Your task: Can you extract the text of every one of the lines below, word for word?
[Source material Boundary: Start]
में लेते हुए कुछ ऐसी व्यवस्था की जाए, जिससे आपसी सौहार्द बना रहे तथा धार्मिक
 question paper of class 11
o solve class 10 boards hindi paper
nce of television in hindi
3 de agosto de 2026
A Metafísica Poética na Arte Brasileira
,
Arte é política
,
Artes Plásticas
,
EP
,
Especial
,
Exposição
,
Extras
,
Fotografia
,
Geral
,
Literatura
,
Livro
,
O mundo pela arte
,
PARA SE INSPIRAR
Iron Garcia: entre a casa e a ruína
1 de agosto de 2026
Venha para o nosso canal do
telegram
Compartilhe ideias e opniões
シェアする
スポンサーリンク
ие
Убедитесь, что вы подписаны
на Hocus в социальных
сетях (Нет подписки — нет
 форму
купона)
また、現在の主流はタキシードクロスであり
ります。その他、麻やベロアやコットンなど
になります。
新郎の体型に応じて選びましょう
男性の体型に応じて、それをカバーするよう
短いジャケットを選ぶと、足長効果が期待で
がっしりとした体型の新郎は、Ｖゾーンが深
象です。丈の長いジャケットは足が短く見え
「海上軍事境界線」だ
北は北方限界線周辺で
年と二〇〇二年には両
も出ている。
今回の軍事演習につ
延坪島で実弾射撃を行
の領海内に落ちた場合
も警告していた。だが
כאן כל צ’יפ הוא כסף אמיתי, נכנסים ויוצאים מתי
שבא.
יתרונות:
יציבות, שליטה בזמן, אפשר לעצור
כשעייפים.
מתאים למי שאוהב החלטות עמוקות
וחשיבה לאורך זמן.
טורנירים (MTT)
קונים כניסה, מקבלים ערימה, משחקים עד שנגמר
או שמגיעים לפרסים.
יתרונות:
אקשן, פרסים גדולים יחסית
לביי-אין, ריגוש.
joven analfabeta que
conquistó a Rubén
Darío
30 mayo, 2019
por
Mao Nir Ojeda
[Source material Boundary: End]
Your response:
में लेते हुए कुछ ऐसी व्यवस्था की जाए, जिससे आपसी सौहार्द बना रहे तथा धार्मिक
 question paper of class 11
o solve class 10 boards hindi paper
nce of television in hindi
3 de agosto de 2026
A Metafísica Poética na Arte Brasileira
,
Arte é política
,
Artes Plásticas
,
EP
,
Especial
,
Exposição
,
Extras
,
Fotografia
,
Geral
,
Literatura
,
Livro
,
O mundo pela arte
,
PARA SE INSPIRAR
Iron Garcia: entre a casa e a ruína
1 de agosto de 2026
Venha para o nosso canal do
telegram
Compartilhe ideias e opniões
シェアする
スポンサーリンク
ие
Убедитесь, что вы подписаны
на Hocus в социальных
сетях (Нет подписки — нет
 форму
купона)
また、現在の主流はタキシードクロスであり
ります。その他、麻やベロアやコットンなど
になります。
新郎の体型に応じて選びましょう
男性の体型に応じて、それをカバーするよう
短いジャケットを選ぶと、足長効果が期待で
がっしりとした体型の新郎は、Ｖゾーンが深
象です。丈の長いジャケットは足が短く見え
「海上軍事境界線」だ
北は北方限界線周辺で
年と二〇〇二年には両
も出ている。
今回の軍事演習につ
延坪島で実弾射撃を行
の領海内に落ちた場合
も警告していた。だが
כאן כל צ’יפ הוא כסף אמיתי, נכנסים ויוצאים מתי
שבא.
יתרונות:
יציבות, שליטה בזמן, אפשר לעצור
כשעייפים.
מתאים למי שאוהב החלטות עמוקות
וחשיבה לאורך זמן.
טורנירים (MTT)
קונים כניסה, מקבלים ערימה, משחקים עד שנגמר
או שמגיעים לפרסים.
יתרונות:
אקשן, פרסים גדולים יחסית
לביי-אין, ריגוש.
joven analfabeta que
conquistó a Rubén
Darío
30 mayo, 2019
por
Mao Nir Ojeda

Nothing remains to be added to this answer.